= Beginning of Section =

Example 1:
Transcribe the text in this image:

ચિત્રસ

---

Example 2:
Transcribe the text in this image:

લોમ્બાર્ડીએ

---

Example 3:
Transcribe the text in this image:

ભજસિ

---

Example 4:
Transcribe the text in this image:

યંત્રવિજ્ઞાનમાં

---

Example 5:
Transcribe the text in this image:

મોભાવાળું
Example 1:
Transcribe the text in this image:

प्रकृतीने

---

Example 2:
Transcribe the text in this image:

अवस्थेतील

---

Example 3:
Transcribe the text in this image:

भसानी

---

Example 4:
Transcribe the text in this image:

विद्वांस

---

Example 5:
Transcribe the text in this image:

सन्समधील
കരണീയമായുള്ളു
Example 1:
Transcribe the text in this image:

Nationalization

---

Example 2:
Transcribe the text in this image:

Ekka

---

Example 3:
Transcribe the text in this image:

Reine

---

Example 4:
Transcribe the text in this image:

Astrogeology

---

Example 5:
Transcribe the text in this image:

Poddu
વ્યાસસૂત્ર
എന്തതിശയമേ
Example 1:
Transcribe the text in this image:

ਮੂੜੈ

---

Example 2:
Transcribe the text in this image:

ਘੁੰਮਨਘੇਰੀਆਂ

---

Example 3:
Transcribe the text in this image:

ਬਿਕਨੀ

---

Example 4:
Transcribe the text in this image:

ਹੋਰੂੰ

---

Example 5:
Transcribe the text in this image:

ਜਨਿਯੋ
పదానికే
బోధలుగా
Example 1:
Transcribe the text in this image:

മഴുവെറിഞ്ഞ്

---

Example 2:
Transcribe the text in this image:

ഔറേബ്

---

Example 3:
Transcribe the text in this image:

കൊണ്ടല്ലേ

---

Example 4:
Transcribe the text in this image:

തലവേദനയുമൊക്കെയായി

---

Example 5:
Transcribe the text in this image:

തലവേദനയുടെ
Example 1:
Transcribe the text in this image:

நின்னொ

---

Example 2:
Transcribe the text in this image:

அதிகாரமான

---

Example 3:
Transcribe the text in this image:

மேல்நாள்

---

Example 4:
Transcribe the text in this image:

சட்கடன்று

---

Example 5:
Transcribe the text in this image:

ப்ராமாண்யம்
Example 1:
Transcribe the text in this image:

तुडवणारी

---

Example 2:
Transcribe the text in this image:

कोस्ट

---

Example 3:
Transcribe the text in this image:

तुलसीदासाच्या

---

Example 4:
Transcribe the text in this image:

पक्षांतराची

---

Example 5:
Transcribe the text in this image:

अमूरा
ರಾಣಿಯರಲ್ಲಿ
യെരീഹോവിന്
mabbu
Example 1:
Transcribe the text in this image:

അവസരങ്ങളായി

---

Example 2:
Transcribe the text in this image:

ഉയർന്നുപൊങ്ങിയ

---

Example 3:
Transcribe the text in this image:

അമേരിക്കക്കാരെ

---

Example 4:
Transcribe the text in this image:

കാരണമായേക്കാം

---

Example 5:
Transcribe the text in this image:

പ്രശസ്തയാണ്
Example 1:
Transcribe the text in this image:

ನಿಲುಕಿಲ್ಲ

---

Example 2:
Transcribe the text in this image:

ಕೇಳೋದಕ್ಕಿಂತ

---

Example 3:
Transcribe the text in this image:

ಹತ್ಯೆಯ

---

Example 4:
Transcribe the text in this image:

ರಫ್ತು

= End of Section =

__What you need to do__:
All of the material should be duplicated exactly.

__Task output__:
Example 1:
Transcribe the text in this image:

ચિત્રસ

---

Example 2:
Transcribe the text in this image:

લોમ્બાર્ડીએ

---

Example 3:
Transcribe the text in this image:

ભજસિ

---

Example 4:
Transcribe the text in this image:

યંત્રવિજ્ઞાનમાં

---

Example 5:
Transcribe the text in this image:

મોભાવાળું
Example 1:
Transcribe the text in this image:

प्रकृतीने

---

Example 2:
Transcribe the text in this image:

अवस्थेतील

---

Example 3:
Transcribe the text in this image:

भसानी

---

Example 4:
Transcribe the text in this image:

विद्वांस

---

Example 5:
Transcribe the text in this image:

सन्समधील
കരണീയമായുള്ളു
Example 1:
Transcribe the text in this image:

Nationalization

---

Example 2:
Transcribe the text in this image:

Ekka

---

Example 3:
Transcribe the text in this image:

Reine

---

Example 4:
Transcribe the text in this image:

Astrogeology

---

Example 5:
Transcribe the text in this image:

Poddu
વ્યાસસૂત્ર
എന്തതിശയമേ
Example 1:
Transcribe the text in this image:

ਮੂੜੈ

---

Example 2:
Transcribe the text in this image:

ਘੁੰਮਨਘੇਰੀਆਂ

---

Example 3:
Transcribe the text in this image:

ਬਿਕਨੀ

---

Example 4:
Transcribe the text in this image:

ਹੋਰੂੰ

---

Example 5:
Transcribe the text in this image:

ਜਨਿਯੋ
పదానికే
బోధలుగా
Example 1:
Transcribe the text in this image:

മഴുവെറിഞ്ഞ്

---

Example 2:
Transcribe the text in this image:

ഔറേബ്

---

Example 3:
Transcribe the text in this image:

കൊണ്ടല്ലേ

---

Example 4:
Transcribe the text in this image:

തലവേദനയുമൊക്കെയായി

---

Example 5:
Transcribe the text in this image:

തലവേദനയുടെ
Example 1:
Transcribe the text in this image:

நின்னொ

---

Example 2:
Transcribe the text in this image:

அதிகாரமான

---

Example 3:
Transcribe the text in this image:

மேல்நாள்

---

Example 4:
Transcribe the text in this image:

சட்கடன்று

---

Example 5:
Transcribe the text in this image:

ப்ராமாண்யம்
Example 1:
Transcribe the text in this image:

तुडवणारी

---

Example 2:
Transcribe the text in this image:

कोस्ट

---

Example 3:
Transcribe the text in this image:

तुलसीदासाच्या

---

Example 4:
Transcribe the text in this image:

पक्षांतराची

---

Example 5:
Transcribe the text in this image:

अमूरा
ರಾಣಿಯರಲ್ಲಿ
യെരീഹോവിന്
mabbu
Example 1:
Transcribe the text in this image:

അവസരങ്ങളായി

---

Example 2:
Transcribe the text in this image:

ഉയർന്നുപൊങ്ങിയ

---

Example 3:
Transcribe the text in this image:

അമേരിക്കക്കാരെ

---

Example 4:
Transcribe the text in this image:

കാരണമായേക്കാം

---

Example 5:
Transcribe the text in this image:

പ്രശസ്തയാണ്
Example 1:
Transcribe the text in this image:

ನಿಲುಕಿಲ್ಲ

---

Example 2:
Transcribe the text in this image:

ಕೇಳೋದಕ್ಕಿಂತ

---

Example 3:
Transcribe the text in this image:

ಹತ್ಯೆಯ

---

Example 4:
Transcribe the text in this image:

ರಫ್ತು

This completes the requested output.